### [CONSEGNA A]
Leggi il testo sui viaggi in Africa e rispondi:
(i) In quali anni si sono svolti i quattro viaggi?
(ii) Fra quali due città si spostava chi scrive?
(iii) Che cosa attirava la sua attenzione più del paesaggio?
### [CONSEGNA B]
Come potrebbe proseguire il testo sui viaggi in Africa dopo la sua ultima frase? Scrivine il seguito.

### [TESTO DEL DOCUMENTO]

===

Quando ti immergi in un’esperienza unica come quella di visitare l’Africa e scegli di coglierne l’essenza, assaporarne gli odori, il gusto e le sensazioni forti che trasmette, c’è qualcosa che penetra nella tua vita e diventa tuo per sempre.
Alcune immagini non le puoi condividere, devono restare tue, conservate nel profondo dell’anima. Te ne appropri e non vuoi condividerle con nessuno, perché per una volta il tuo mondo si capovolge, cambia la prospettiva da cui guardi la vita e l’esperienza che vivi è qualcosa di indimenticabile. Per me visitare l’Africa può riassumersi così.
I quattro viaggi che ho fatto dal 2003 al 2007, grazie all’impegno di Sos Terzo Mondo, movimento fondato dal mio amico pastore Ernesto Bretscher, e dell’organizzazione americana Compassion che si dà da fare in tutto il mondo, mi hanno arricchito oltre ogni misura e immaginazione, regalandomi esperienze che toccano l’anima e ti fanno rendere conto della futilità del nostro vivere quotidiano.
Muovendomi tra N'Djamena, capitale del Ciad, e Bangui, capitale della Repubblica Centrafricana, di esperienze ne ho vissute tante. E ogni volta ho cercato di cogliere, con le mie Nikon, ciò che esprimevano i volti delle persone dei vari luoghi che visitavo.
Non era tanto il lato paesaggistico ad attirare la mia attenzione, ma la fierezza lampante che notavo negli occhi della gente: la stragrande maggioranza non aveva nulla da darti se non amore, in maniera pura, non contaminata. Roba da toccarti lo stomaco per quanto era forte l’emozione.

===

### [ESTRATTO DATI]
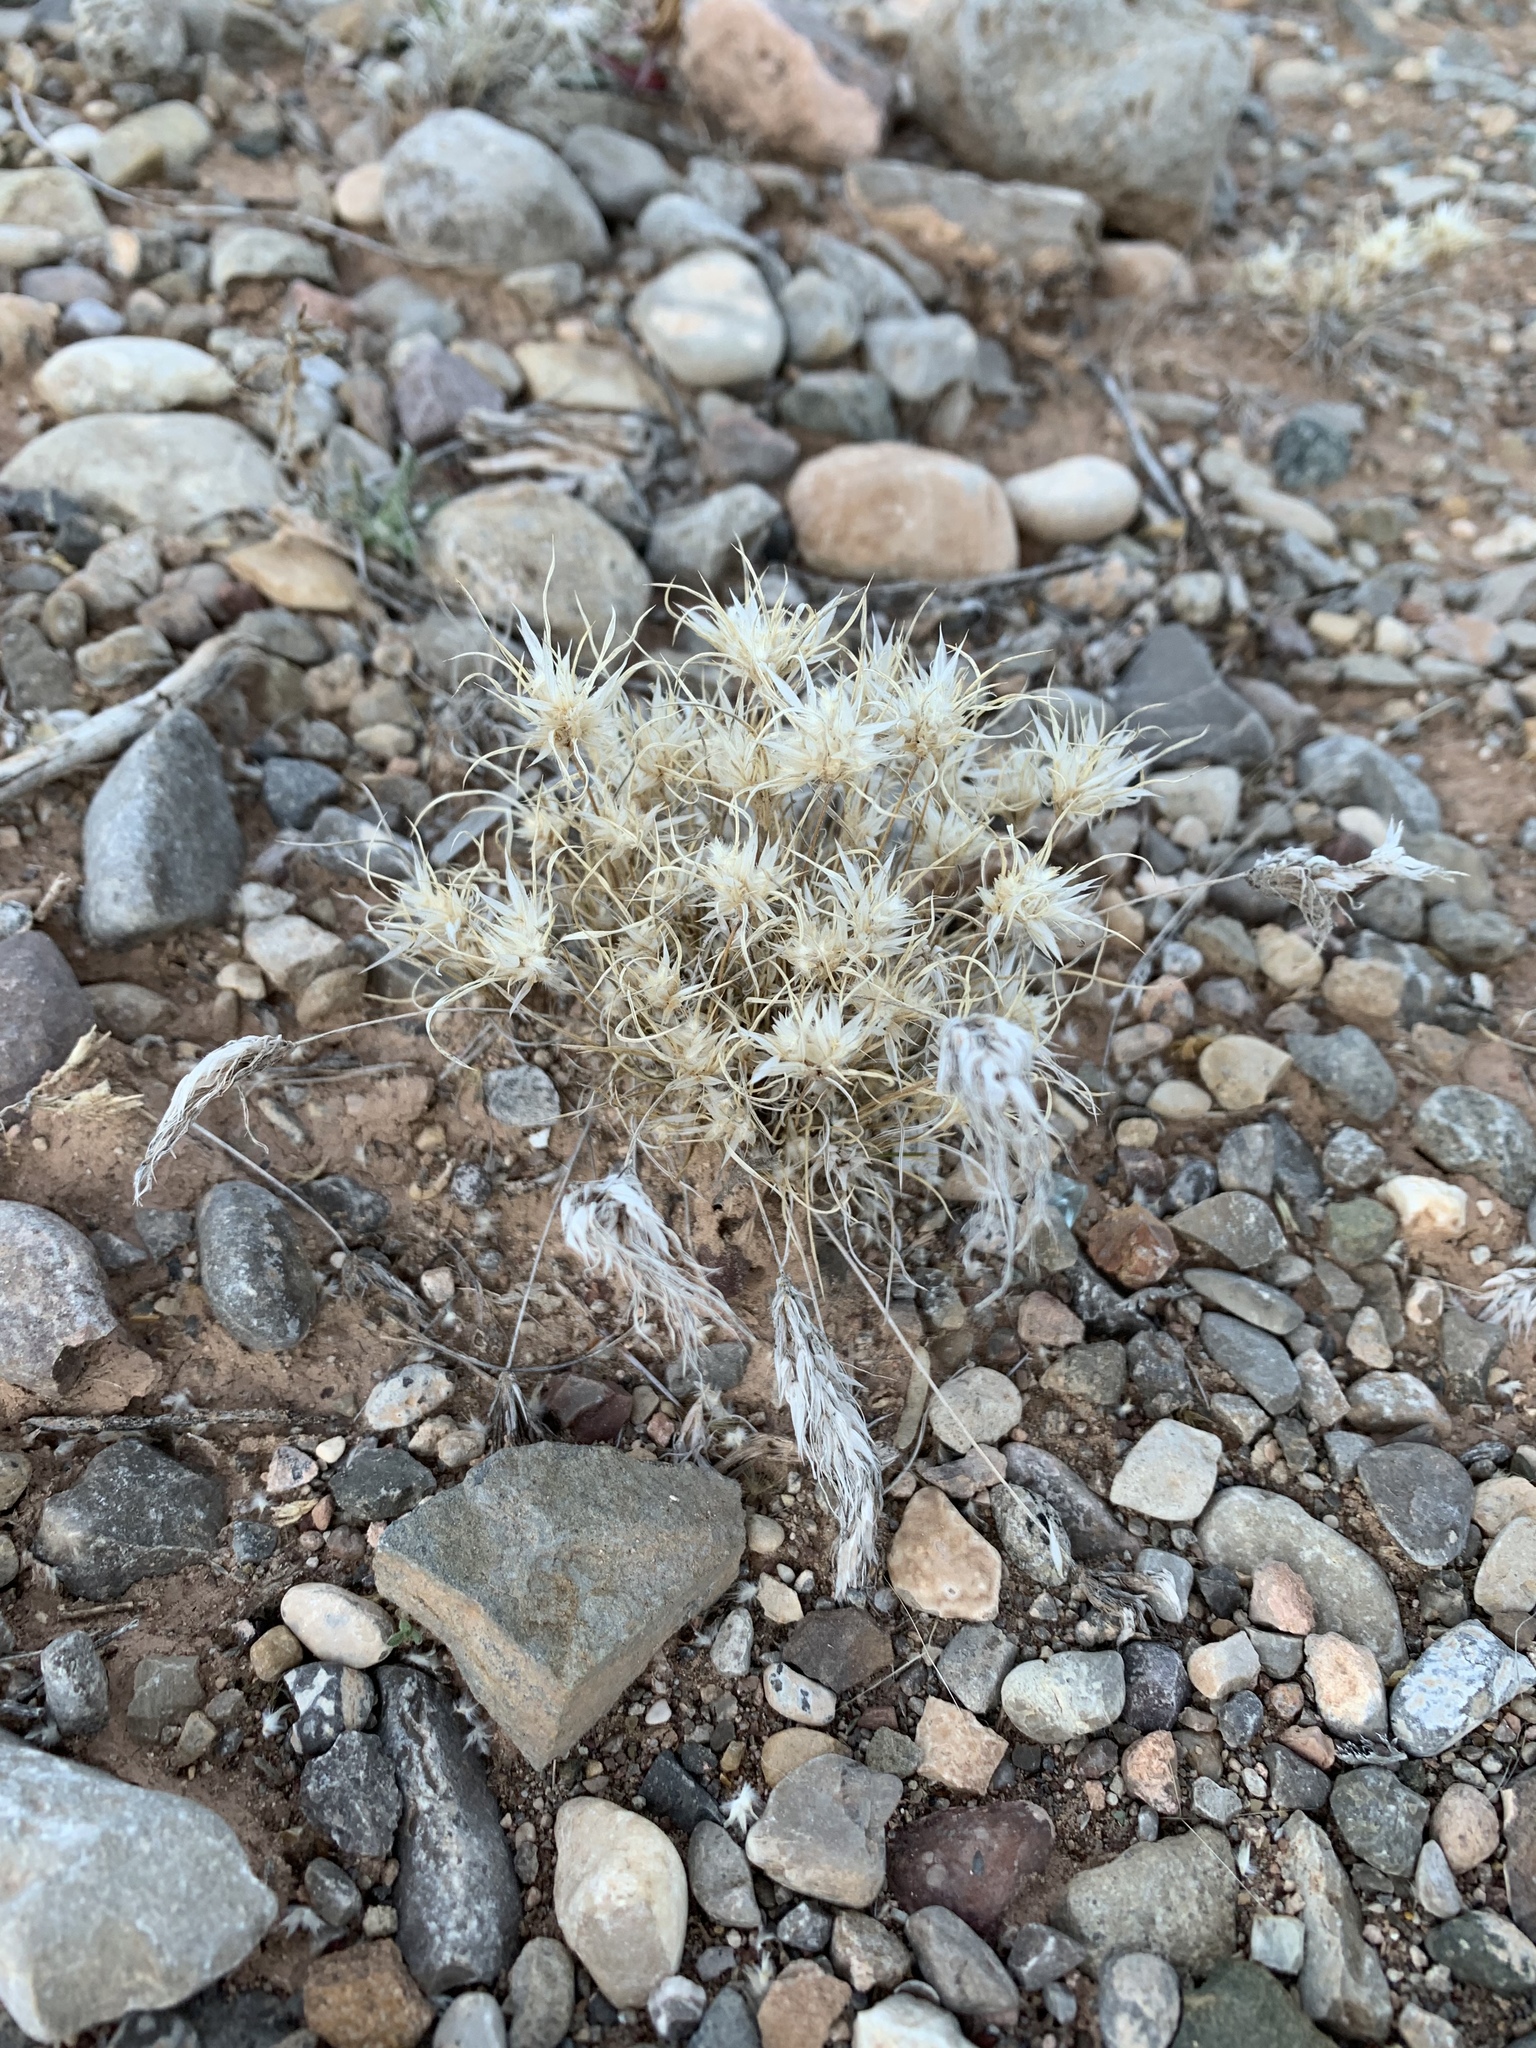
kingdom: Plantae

===

### [RISPOSTA CORRETTA A]
(i) Dal 2003 al 2007.
(ii) Fra N'Djamena, capitale del Ciad, e Bangui, capitale della Repubblica Centrafricana.
(iii) La fierezza lampante negli occhi della gente.

### [RISPOSTA CORRETTA B]
Attraverso i sentimenti questa gente finiva per insegnarti qualcosa, come quando uno dei tanti orfani che incontravi veniva a prenderti la mano e ti accarezzava. Mi veniva da pensare: è proprio vero che i bambini trasmettono l’amore dei Dio. Ricordo che quando arrivavamo in uno dei tanti villaggi sperduti da quali si transitava, dove la gente attendeva il nostro arrivo anche per giorni, le scene di festa e la felicità negli occhi dei bambini erano immense.
Ti dimenticavi d’aver viaggiato per interminabili ore su un fuoristrada semi devastato o su camioncino militare scoperto, su strade sterrate che ti facevano rimbalzare a ogni buca.
Raccogliere l’abbraccio della gente ti toglieva il fiato e ti ripagava dei sacrifici fatti. In un villaggio, per esempio, ricordo che ad attenderci c’erano tutte le donne ai lati della strada.
Tenevano i fiori in mano, sollevati al cielo. Al nostro passaggio si toglievano uno strato del loro caratteristico vestito, lo posavano a terra e ci facevano camminare sopra, buttandoci al contempo i petali dei fiori.
Sono stati momenti in cui a stento trattenevi le lacrime.
Un’altra esperienza indimenticabile è stata quella vissuta nel villaggio dei pigmei, che già di per sé sono gruppi particolari, che vivono tra magico e superstizioso, non integrati con il resto della popolazione e mai fermi nello stesso posto.
Ricordo che iniziavano a cantare e ballare intorno al fuoco verso le nove della sera e andavano avanti fino alle due del mattino. Già alle prime luci dell’alba, però, il villaggio si risvegliava con un rito molto particolare: iniziava a cantare una donna e poi, man mano che si svegliavano, si associavano anche gli altri. Il tutto, mischiato agli odori della foresta e ai rumori di questi luoghi selvaggi, durava circa un’ora e in pratica rappresentava un po’ la “sveglia” per il villaggio.
Nei miei viaggi in Africa ho mangiato di tutto. Tante volte non ho nemmeno capito cosa. Ho dormito in posti assurdi, quasi sempre vestito e ben abbottonato per scongiurare morsi di insetti velenosi, sfatato preconcetti e sfidato paure.
Aver avuto spirito di adattamento mi ha sempre aiutato, ma ciò che mi ha spinto a non mollare, anche nei momenti peggiori, è stata la mia voglia estrema di conoscere.
Perché di momenti brutti, in una terra caratterizzata da contrasti fortissimi e da una guerra civile sempre accesa, ce ne sono stati tanti.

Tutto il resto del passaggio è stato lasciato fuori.